Una enfermedad aterradora, enfermedad enviada por el Cielo irritado para castigar los crímenes de la Tierra, la peste, para darle su nombre propio, capaz de poblar en un día el Aqueronte, diezmaba a los animales.
No todos morían, pero todos eran atacados. Nadie pensaba en buscarse la vida, tan de cerca amenazada; nada les excitaba el apetito: ni el Lobo ni la Raposa acechaban a la inocente víctima; ni buscaba la Tórtola a su dulce compañera; concluyó el amor, y con él toda alegría.
Tuvo consejo el León y hablo así: amigos míos, que por nuestros pecados nos manda Dios tan gran calamidad. Sacrifiquese a la cólera celeste el más culpable, y quizás obtenga la salvación común. La historia nos refiere sacrificios análogos en casos parecidos.
No ocultemos nada, pues; examine su conciencia cada cual, sin consideración alguna. En cuanto a mí, confieso que, dando rienda suelta a mi voracidad, he inmolado no pocos carneros. ¿Qué mal me habían hecho? Ninguno. Y hasta me ocurrió alguna vez comerme también al pastor.
Me sacrificaré, pues, si es necesario; pero creo del caso que todos hagan confesión general, lo mismo que yo; lo mismo que yo; porque importa mucho que, con arreglo a justicia sea el más culpable el que perezca.

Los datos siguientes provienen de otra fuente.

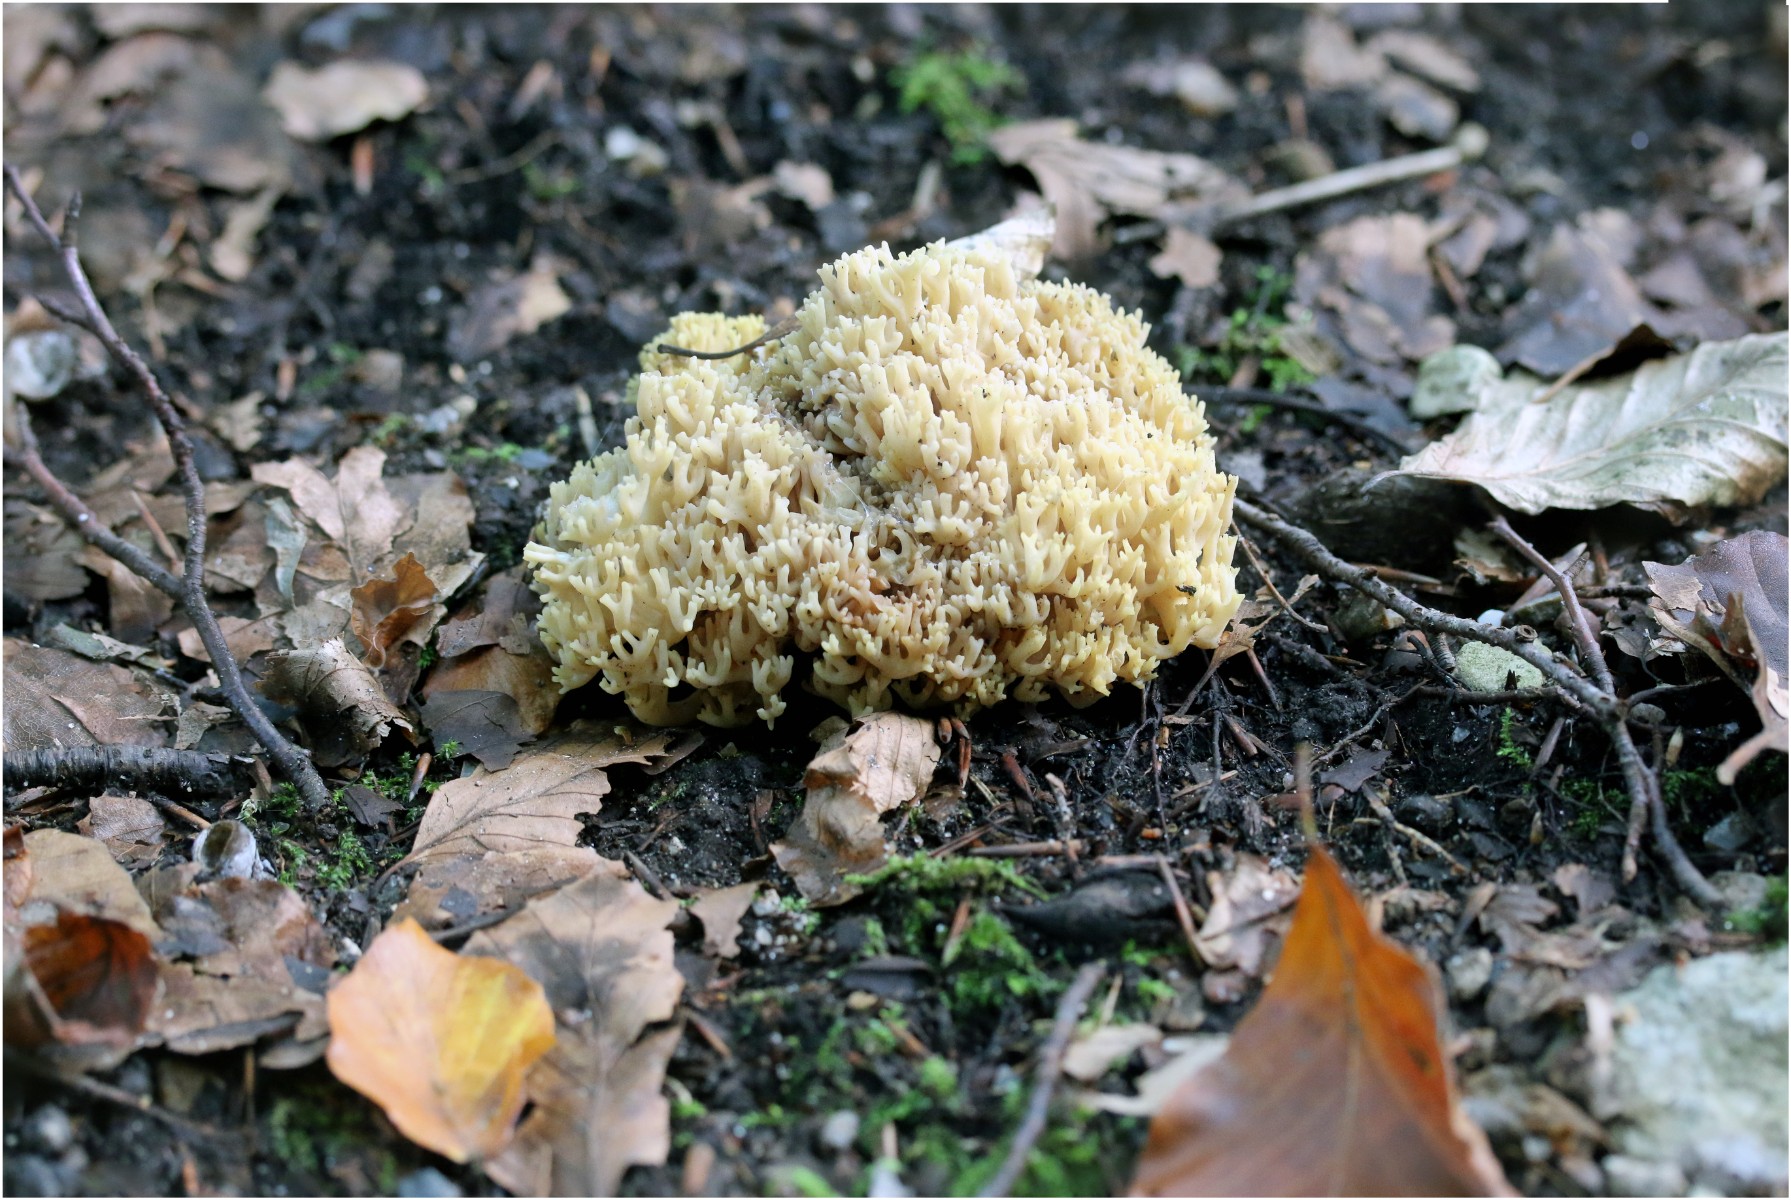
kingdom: Fungi
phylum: Basidiomycota
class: Agaricomycetes
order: Gomphales
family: Gomphaceae
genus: Ramaria
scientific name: Ramaria
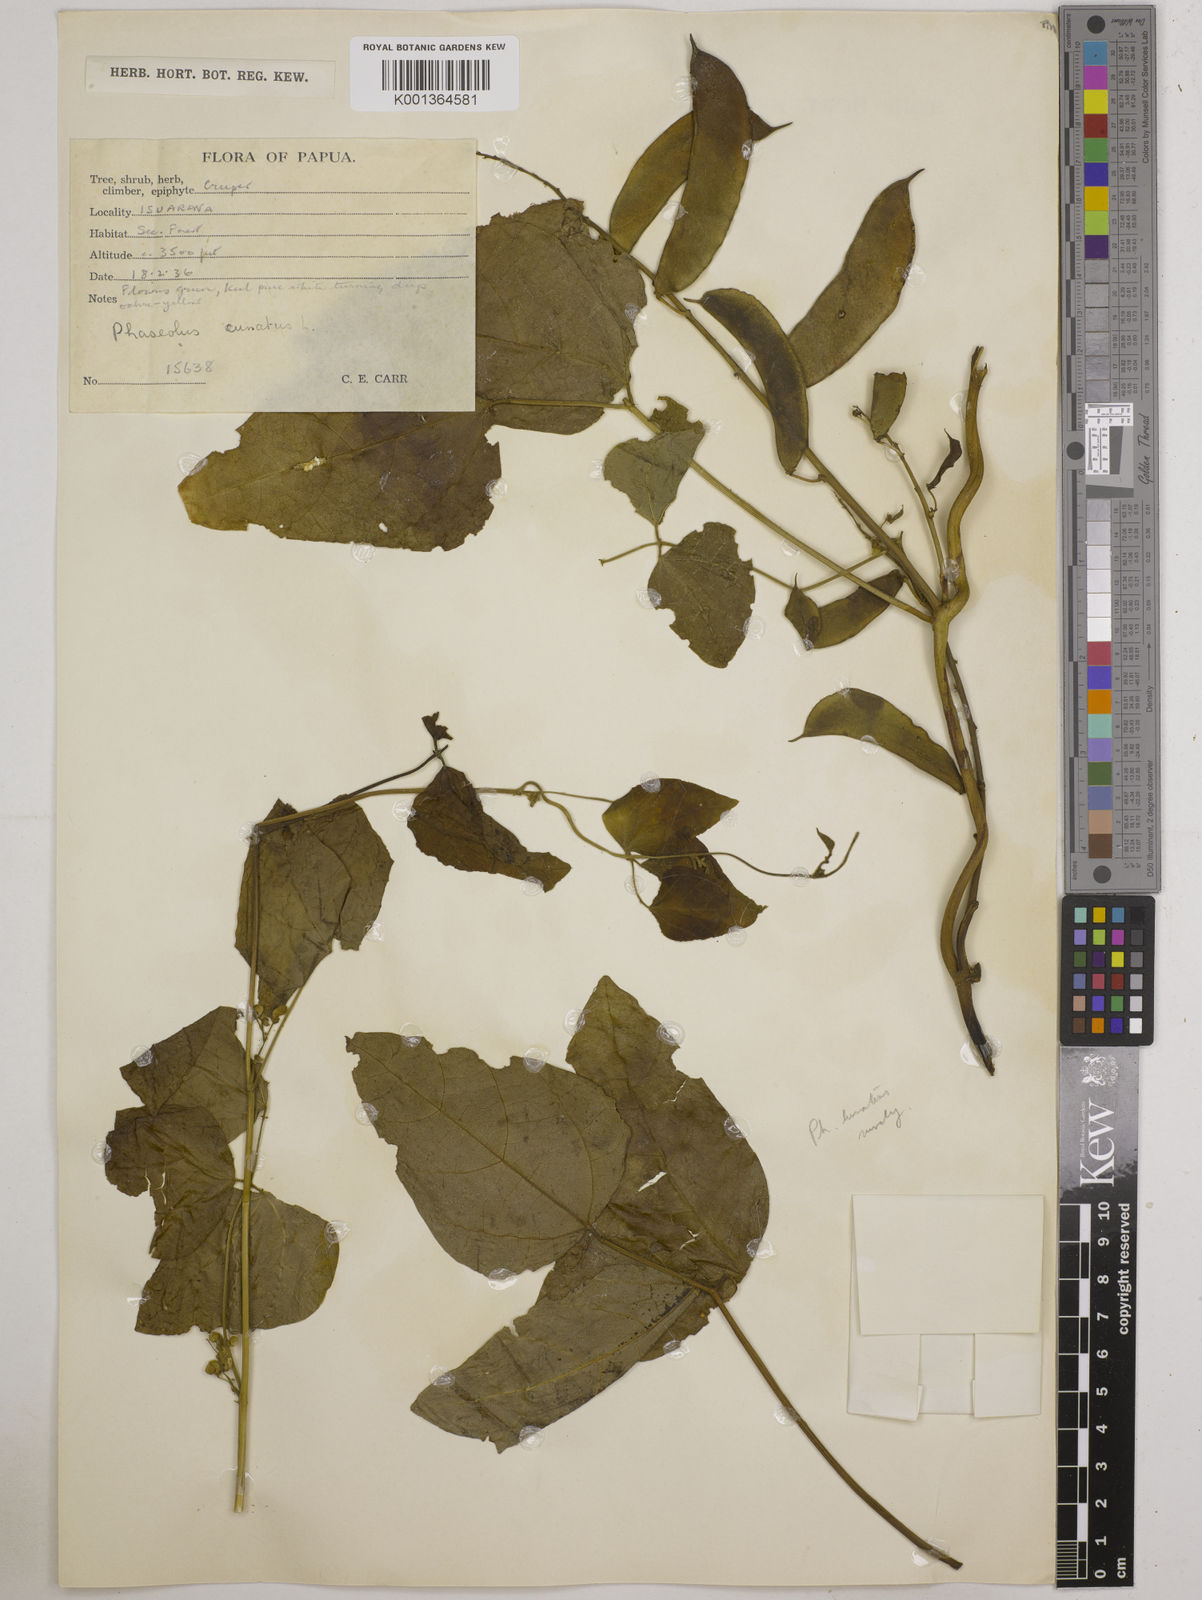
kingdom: Plantae
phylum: Tracheophyta
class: Magnoliopsida
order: Fabales
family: Fabaceae
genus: Phaseolus
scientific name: Phaseolus lunatus
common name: Sieva bean
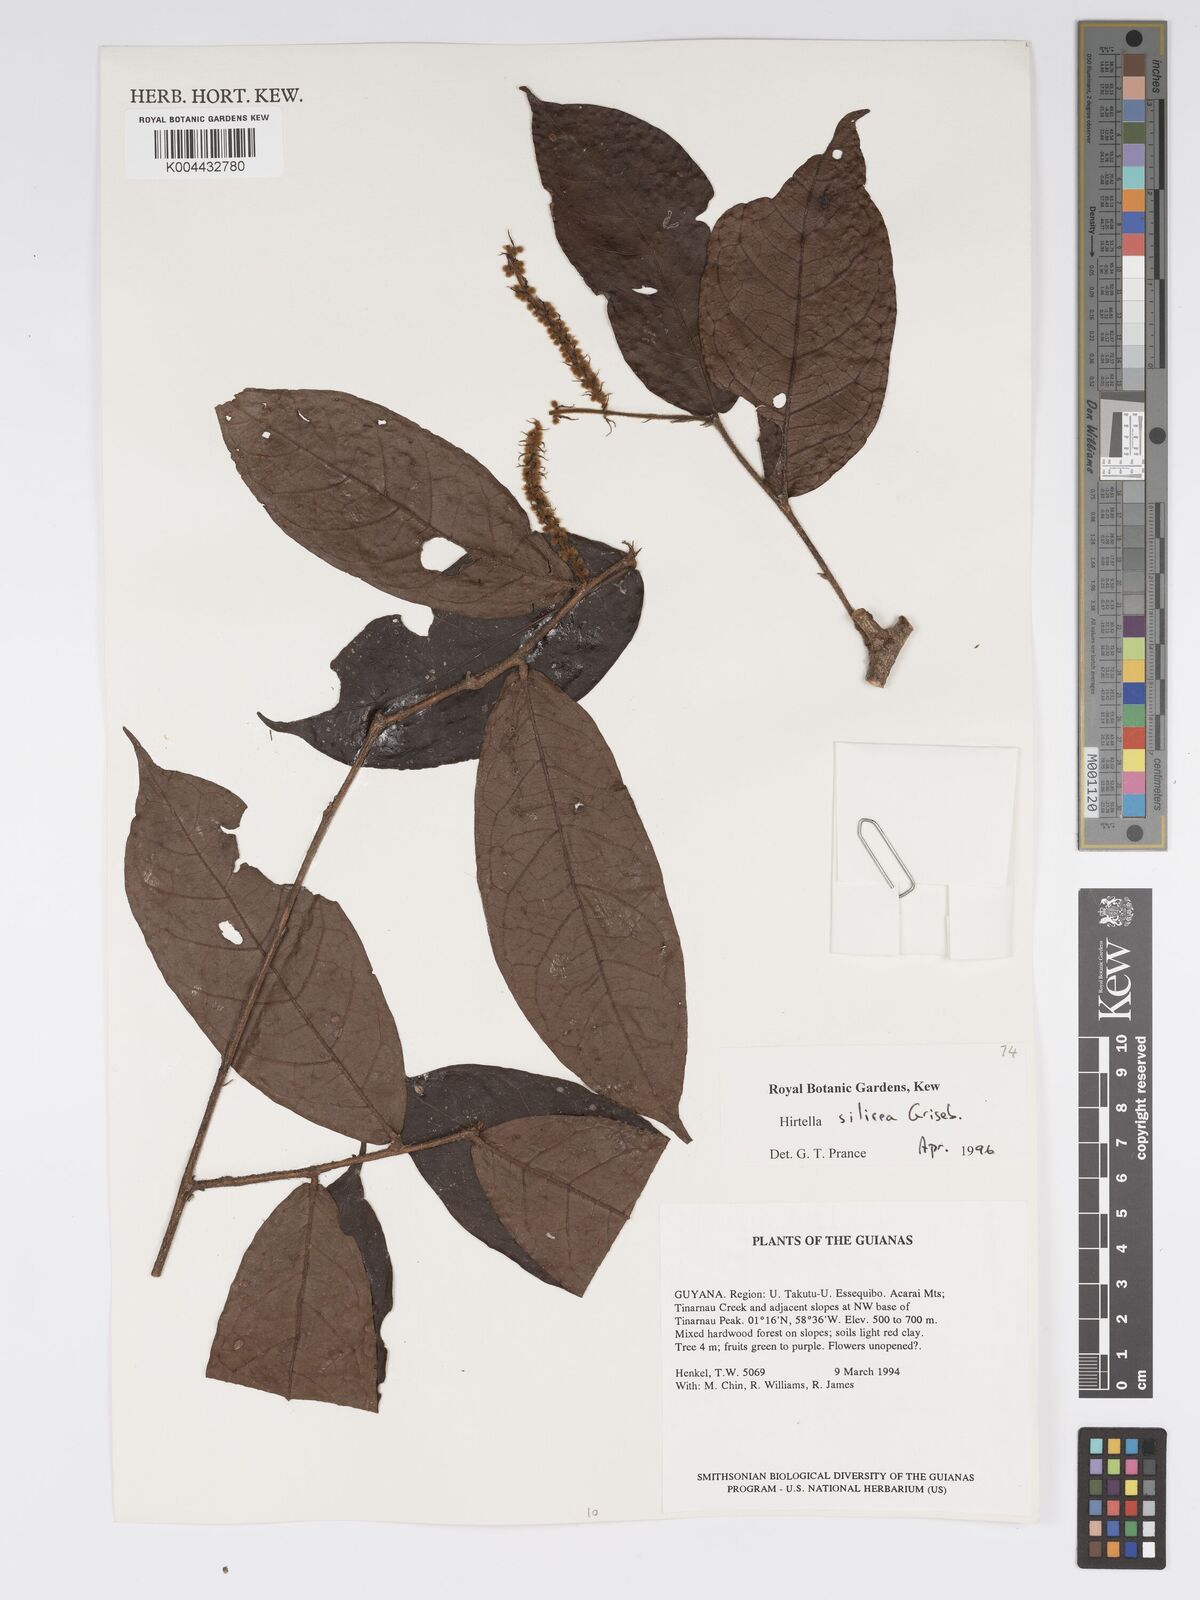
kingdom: Plantae
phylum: Tracheophyta
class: Magnoliopsida
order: Malpighiales
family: Chrysobalanaceae
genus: Hirtella
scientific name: Hirtella silicea
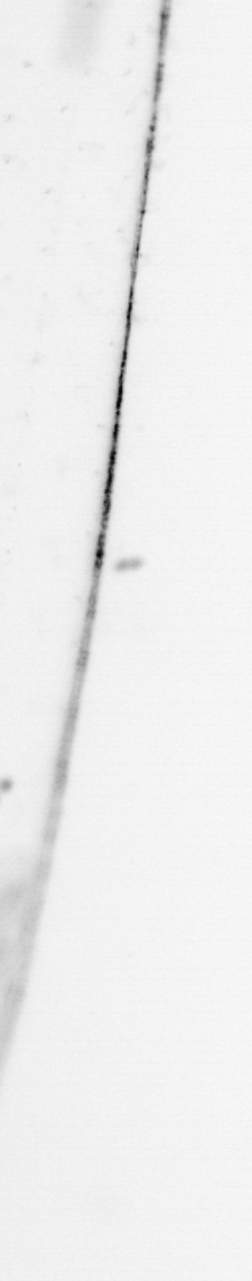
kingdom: Chromista
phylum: Ochrophyta
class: Bacillariophyceae
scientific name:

“Señor, prosiguió el Zorro, sois un rey demasiado bueno. Excesivos son vuestros escrúpulos. ¿Pues, que? Comer carneros, gente de poco más o menos, raza abyecta y estúpida. ¿es quizás pecado? ¿Qué ha de ser?
Sobrado los honrasteis, Señor, al hincarles el colmillo. En cuanto al pastor, bien pude decirse, que merecía aquel fin, porque era uno de esos pretenciosos que alardean de un imperio quimérico sobre los animales “.
Así habló el Zorro, y no faltaron aduladores para el aplauso. Nadie se atrevió a profundizar los excesos más graves del Tigre, el Oso y otros próceres de esa calaña: todos los animales pendencieros, hasta el simple Mastín eran unos santos.
Llegó el turno al Jumento: “Si mal no recuerdo, una mañana, al pasar por la pradera de un convento, el apetito, la ocasión, la hierba fresca, y algún diablo que me tentaba, hiciéronme alargar el cuello y probar el forraje. Poco fue lo que comí; pero la verdad es que yo no tenía derecho alguno…”
No le dejaron acabar: todos se echaron sobre el pobre animal.
Un Lobo, algo letrado, probó en razonada arenga que era indispensable inmolar a aquella maldita bestia, culpable de todo. Su pecadillo juzgóse crimen digno de la horca. ¡Probar la hierba ajena! ¡Que atrocidad! Con la muerte podía expiar tan sólo el atentado. Y no tuvo más remedio que sufrirla.
Según seáis, fuerte o débil, el fallo del Tribunal de los hombres os hará blanco o negro.
Una fabula para meditar sobre acontecimientos, en la Suprema Corte de Justicia de la Nación.